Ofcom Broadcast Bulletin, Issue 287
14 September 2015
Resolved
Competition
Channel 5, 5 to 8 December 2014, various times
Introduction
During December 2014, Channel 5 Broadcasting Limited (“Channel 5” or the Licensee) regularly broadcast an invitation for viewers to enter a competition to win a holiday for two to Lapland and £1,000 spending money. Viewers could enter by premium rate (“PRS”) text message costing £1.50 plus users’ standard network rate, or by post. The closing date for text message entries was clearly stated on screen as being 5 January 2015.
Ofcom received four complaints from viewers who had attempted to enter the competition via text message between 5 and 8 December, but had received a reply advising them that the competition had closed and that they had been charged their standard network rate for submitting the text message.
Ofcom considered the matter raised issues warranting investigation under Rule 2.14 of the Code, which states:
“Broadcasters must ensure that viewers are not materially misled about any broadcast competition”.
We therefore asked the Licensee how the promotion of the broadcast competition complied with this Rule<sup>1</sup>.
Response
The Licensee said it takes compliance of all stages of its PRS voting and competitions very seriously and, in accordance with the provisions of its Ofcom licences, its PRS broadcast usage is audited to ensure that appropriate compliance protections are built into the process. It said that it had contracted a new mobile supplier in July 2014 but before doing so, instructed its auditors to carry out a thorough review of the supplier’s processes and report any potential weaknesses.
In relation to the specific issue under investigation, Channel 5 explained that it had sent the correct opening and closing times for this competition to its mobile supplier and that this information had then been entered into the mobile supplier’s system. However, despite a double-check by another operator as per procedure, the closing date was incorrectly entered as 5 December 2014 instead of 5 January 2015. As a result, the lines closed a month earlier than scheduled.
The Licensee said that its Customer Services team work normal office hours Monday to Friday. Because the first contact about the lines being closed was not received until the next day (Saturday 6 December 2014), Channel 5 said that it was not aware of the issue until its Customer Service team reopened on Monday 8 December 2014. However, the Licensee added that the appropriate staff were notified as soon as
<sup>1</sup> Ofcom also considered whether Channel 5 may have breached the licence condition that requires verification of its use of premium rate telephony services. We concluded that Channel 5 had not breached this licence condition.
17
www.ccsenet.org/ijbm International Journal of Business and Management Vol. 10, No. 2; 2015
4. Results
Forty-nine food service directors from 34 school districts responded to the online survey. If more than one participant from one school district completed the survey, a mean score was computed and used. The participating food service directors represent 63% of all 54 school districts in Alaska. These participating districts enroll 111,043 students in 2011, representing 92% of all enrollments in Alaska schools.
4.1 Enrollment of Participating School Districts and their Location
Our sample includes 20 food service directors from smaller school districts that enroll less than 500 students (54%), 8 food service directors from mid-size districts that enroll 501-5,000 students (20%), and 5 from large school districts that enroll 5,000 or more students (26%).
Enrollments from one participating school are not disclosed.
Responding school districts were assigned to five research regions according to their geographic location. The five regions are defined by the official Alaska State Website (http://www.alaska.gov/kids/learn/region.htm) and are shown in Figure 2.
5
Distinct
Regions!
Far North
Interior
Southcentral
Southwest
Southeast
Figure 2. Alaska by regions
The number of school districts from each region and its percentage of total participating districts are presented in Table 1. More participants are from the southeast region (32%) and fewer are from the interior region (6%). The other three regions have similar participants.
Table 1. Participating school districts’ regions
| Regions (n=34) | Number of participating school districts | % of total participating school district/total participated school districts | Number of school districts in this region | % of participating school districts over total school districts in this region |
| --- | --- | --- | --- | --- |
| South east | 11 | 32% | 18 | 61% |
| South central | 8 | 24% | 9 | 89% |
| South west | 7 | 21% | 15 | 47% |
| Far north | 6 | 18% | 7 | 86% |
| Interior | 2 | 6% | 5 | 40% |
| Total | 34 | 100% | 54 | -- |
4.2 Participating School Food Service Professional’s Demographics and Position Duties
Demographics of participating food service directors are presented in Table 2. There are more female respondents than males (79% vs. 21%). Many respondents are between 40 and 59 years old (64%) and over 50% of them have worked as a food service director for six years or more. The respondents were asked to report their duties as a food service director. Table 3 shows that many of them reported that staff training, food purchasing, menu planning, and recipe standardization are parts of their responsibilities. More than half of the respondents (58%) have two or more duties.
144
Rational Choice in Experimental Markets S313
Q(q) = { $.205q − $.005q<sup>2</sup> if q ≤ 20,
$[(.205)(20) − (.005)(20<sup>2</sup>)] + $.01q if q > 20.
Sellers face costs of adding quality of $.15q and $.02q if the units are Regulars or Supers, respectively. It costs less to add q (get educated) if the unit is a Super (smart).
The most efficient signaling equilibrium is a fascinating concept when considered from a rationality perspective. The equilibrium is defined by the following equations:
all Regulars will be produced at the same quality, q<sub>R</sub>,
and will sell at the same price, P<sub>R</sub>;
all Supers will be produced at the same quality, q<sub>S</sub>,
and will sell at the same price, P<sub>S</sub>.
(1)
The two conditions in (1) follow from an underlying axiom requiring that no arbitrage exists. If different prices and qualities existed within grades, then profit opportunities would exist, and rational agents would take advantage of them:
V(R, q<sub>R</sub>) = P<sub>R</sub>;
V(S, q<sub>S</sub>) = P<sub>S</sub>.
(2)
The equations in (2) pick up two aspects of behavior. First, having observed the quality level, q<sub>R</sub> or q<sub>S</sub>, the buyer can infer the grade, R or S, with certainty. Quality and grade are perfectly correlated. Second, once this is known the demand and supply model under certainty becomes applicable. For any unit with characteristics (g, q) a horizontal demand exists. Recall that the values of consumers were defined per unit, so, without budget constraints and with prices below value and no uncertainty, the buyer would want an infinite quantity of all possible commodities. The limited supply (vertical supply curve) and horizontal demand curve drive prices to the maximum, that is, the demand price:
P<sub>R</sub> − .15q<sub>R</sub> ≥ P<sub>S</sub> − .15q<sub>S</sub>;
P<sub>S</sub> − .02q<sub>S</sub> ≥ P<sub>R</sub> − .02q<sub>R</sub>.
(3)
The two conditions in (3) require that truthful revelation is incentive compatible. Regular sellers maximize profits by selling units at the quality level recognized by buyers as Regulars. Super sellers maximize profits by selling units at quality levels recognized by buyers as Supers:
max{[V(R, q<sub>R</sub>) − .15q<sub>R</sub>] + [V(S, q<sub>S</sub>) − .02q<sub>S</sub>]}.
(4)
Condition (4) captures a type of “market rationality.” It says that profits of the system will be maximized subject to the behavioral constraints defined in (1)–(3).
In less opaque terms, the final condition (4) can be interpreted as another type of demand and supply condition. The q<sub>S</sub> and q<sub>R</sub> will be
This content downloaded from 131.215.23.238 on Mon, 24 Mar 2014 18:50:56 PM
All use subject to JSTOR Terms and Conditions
* * * *
◆ **Assigned task**
Filter the records above for the string "considered" and copy each matching line.

◆ **Finished exercise**
Ofcom considered the matter raised issues warranting investigation under Rule 2.14 of the Code, which states:
<sup>1</sup> Ofcom also considered whether Channel 5 may have breached the licence condition that requires verification of its use of premium rate telephony services. We concluded that Channel 5 had not breached this licence condition.
The most efficient signaling equilibrium is a fascinating concept when considered from a rationality perspective. The equilibrium is defined by the following equations:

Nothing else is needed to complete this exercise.